The editorial board has included scholars affiliated with University of Essex, University of Toronto, University of Melbourne, University of Copenhagen, University of Heidelberg, Freie Universität Berlin, Yale University, Princeton University, University of Cambridge, University of Oxford, and practitioners from clinics such as Menninger Clinic and Tavistock Clinic; peer review follows double-blind procedures common to journals indexed alongside titles published by Taylor & Francis, SAGE Publications, Springer Nature, and Wiley-Blackwell.

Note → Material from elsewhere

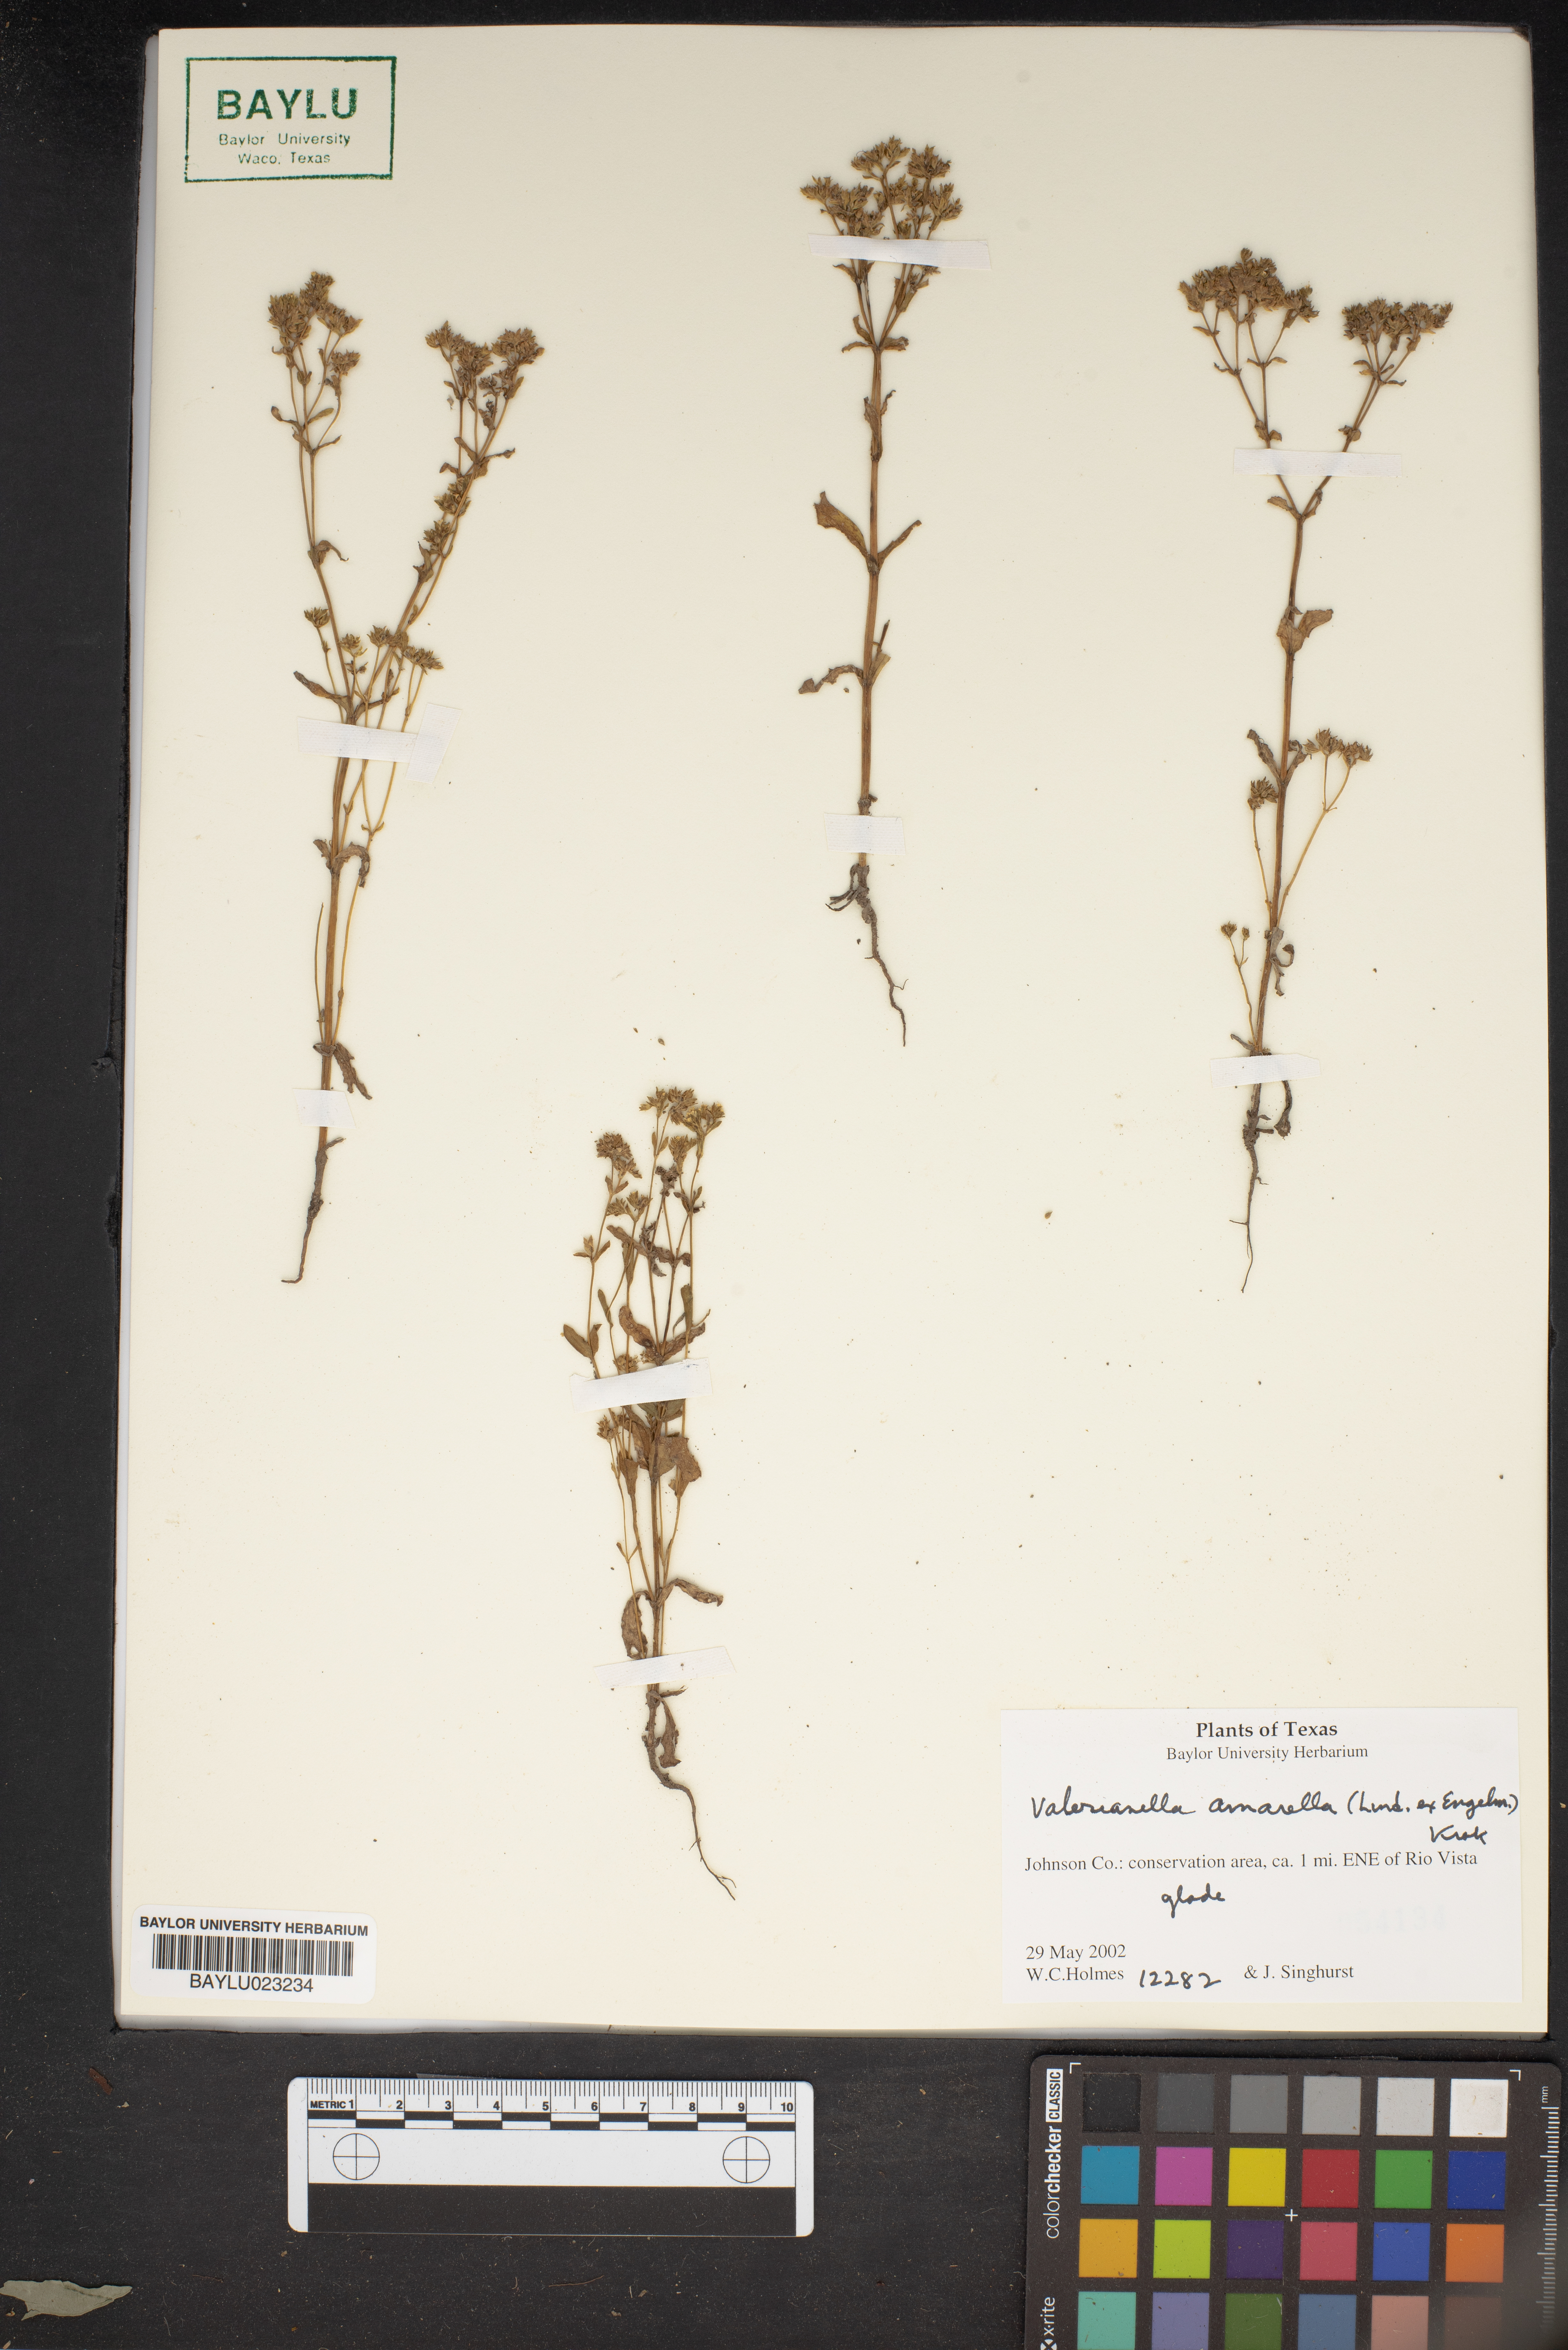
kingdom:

The journal is indexed in databases used by researchers at Scopus, Web of Science, PsycINFO, ATLA Religion Database, and MLA International Bibliography, and is cited in monographs and edited volumes published by presses including Routledge, Cambridge University Press, Oxford University Press, Palgrave Macmillan, University of Chicago Press, Columbia University Press, and Princeton University Press, contributing to citation networks that connect to scholarship by D. W. Winnicott, Wilfred Bion, Melanie Klein, Donald Winnicott, and contemporary analysts working in clinics in New York City, London, Sydney, Berlin, and Zurich.
Scholarly reception has ranged from enthusiastic incorporation by scholars working on mythology and comparative religion to critique from commentators aligned with Freudian traditions and proponents of neuroscience-informed psychotherapy, with the journal cited in debates alongside works by Joseph Campbell, Edward Said, Michel Foucault, Jacques Lacan, Hans-Georg Gadamer, Paul Ricoeur, and in program curricula at institutions like C. G. Jung Institute Zurich, C. G. Jung Institute New York, University of Essex, University of Glasgow, and University of Toronto; its influence extends into cultural studies, literary criticism, and clinical training across centers such as The Tavistock Clinic and conferences like the IAAP Congress and International Congress of Analytical Psychology.